The SINR of CUs in cellular network is usually required to be greater than a certain threshold. Here, we set SINR threshold of CUs in our model to be \(\gamma _{c}^{t h}\). Then, the actual power constraint of D2D pairs in channel allocation phase can be further expressed as

$$\begin{aligned} p_{\max }^{d}=\min \left\{ p_{\max }, \quad \frac{p_{c} g_{k b}}{\gamma _{c}^{t h} g_{i b}^{k}}-\frac{\sigma ^{2}}{g_{i b}^{k}}\right\} \end{aligned}$$

\(T\left( p_{i}^{k}\right)\) is a convex function on variable \(p_i^k\), and Eq. (5) is a convex optimization problem. The optimal power of Optimization Problem can be expressed as

$$\begin{aligned} {\widetilde{p}}_{i}^{k}= \left[ -\frac{\sigma ^{2}}{g_{i b}^{k}} \pm \sqrt{\frac{g_{i}^{k} \sigma ^{4}\! -\! \sigma ^{2} p_{c} g_{k b}\left( g_{i b}^{k}-g_{i i}^{k}\right) \! +\! g_{k b} g_{k i} g_{i b}^{k} p_{c}^{2}}{\sigma ^{2}}}\right] _{0}^{p_{m a x}^{d}} \end{aligned}$$

At the same time, we obtain the throughput \({\widetilde{T}}(p_{i}^{k})\) corresponding to the optimal power. For channel k, allowing D2D pair with the optimal throughput \({\widetilde{T}}(p_{i}^{k})\) is more likely to improve system reusing efficiency under the premise of reaching the SINR threshold of CUs. Therefore, specific steps of channel allocation for D2D pairs in the system are as follows.

# # # # # # #

# Parts of the exercise
• a. Summarize the text on channel allocation for D2D pairs in two sentences.
• b. Pick out every line of the records that contains the word "Package".
The text and the records come from unrelated sources.

Data drawn from a collection:
# # # # # # #

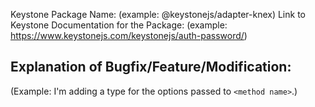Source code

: <!--
Thank you for your contribution!

Providind the details requested below would be much appreciated!
-->

Keystone Package Name: (example: @keystonejs/adapter-knex)
Link to Keystone Documentation for the Package: (example: https://www.keystonejs.com/keystonejs/auth-password/)

## Explanation of Bugfix/Feature/Modification:

(Example: I'm adding a type for the options passed to `<method name>`.)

# # # # # # #

# Answer set
• a. The SINR of CUs in a cellular network must exceed a set threshold, and this requirement gives the actual power constraint on D2D pairs in the channel allocation phase. The throughput is a convex function of the D2D pair's power, the optimal power and its corresponding throughput are obtained, and for each channel, allowing the D2D pair with the optimal throughput is more likely to improve system reusing efficiency while the CUs' SINR threshold is still met.

• b.
Keystone Package Name: (example: @keystonejs/adapter-knex)
Link to Keystone Documentation for the Package: (example: https://www.keystonejs.com/keystonejs/auth-password/)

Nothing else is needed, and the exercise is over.